Denn dass er ein großer Augenblick in unserer Geschichte war, steht außer Zweifel. An ihm haben Deutsche – und sei es nur für ein paar Tage, ja, Stunden – den aufrechten Gang gewagt. Das macht den Aufstand der Ost-Deutschen zum Exempel für ein Deutschland, das es auch gibt: für Deutsche, die nicht Mitläufer sind, die nicht schweigen, die sich nicht nach der Decke strecken, sondern Zivilcourage zeigen, Risiken auf sich nehmen und Freiheit und Demokratie einfordern. Damit steht der 17. Juni neben den anderen ermutigenden Daten der deutschen Geschichte, neben 1848 oder dem 20. Juli 1944 oder der Wende 1989.

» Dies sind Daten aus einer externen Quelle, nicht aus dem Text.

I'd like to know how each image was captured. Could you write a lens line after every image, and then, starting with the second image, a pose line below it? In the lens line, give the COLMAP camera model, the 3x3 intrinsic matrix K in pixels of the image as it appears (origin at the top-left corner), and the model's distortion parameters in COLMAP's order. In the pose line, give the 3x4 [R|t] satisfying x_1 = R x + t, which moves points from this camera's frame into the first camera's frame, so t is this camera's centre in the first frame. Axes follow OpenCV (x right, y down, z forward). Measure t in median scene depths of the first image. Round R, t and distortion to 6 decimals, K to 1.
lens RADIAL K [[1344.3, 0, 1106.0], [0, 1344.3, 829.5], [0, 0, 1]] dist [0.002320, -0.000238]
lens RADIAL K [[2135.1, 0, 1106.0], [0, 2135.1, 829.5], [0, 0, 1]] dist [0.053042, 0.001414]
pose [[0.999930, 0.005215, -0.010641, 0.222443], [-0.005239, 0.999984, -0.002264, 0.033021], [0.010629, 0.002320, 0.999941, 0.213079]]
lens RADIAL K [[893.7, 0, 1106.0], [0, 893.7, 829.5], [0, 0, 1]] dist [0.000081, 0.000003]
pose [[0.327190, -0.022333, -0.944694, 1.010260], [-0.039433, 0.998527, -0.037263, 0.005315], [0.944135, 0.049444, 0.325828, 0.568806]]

Dabei darf die Wiederkehr der Erinnerung an den 17. Juni nicht vergessen lassen, dass er ein ambivalentes Datum ist. Der Aufstand weckte die Hoffnung, dass die Nachkriegsgeschichte einen anderen, freiheitlicheren Weg einschlagen könnte. Und zugleich begrub seine Niederschlagung diese Hoffnungen, auf unabsehbare Dauer. Aber er war eben doch das erste Zeichen für die Ablehnung von Unfreiheit und Reglementierung, also für den Willen zu Freiheit und Demokratie, die dann für gut zwei Generationen von Diktatur und Anpassung unten gehalten wurden, bis sie sich 1989 endlich doch Bahn brachen – dank Gorbatschow, dank der Dissidenten im Ostblock, dank der Leipziger Demonstranten und auch jener Politik der kleinen Schritte, die den Kommunismus matt verhandelte.

Dass ein Tag wie der 17. Juni wiedergewonnen werden kann: Das wäre, bei der bekannten Gemütslage der Deutschen, selbst ein ermutigendes Zeichen.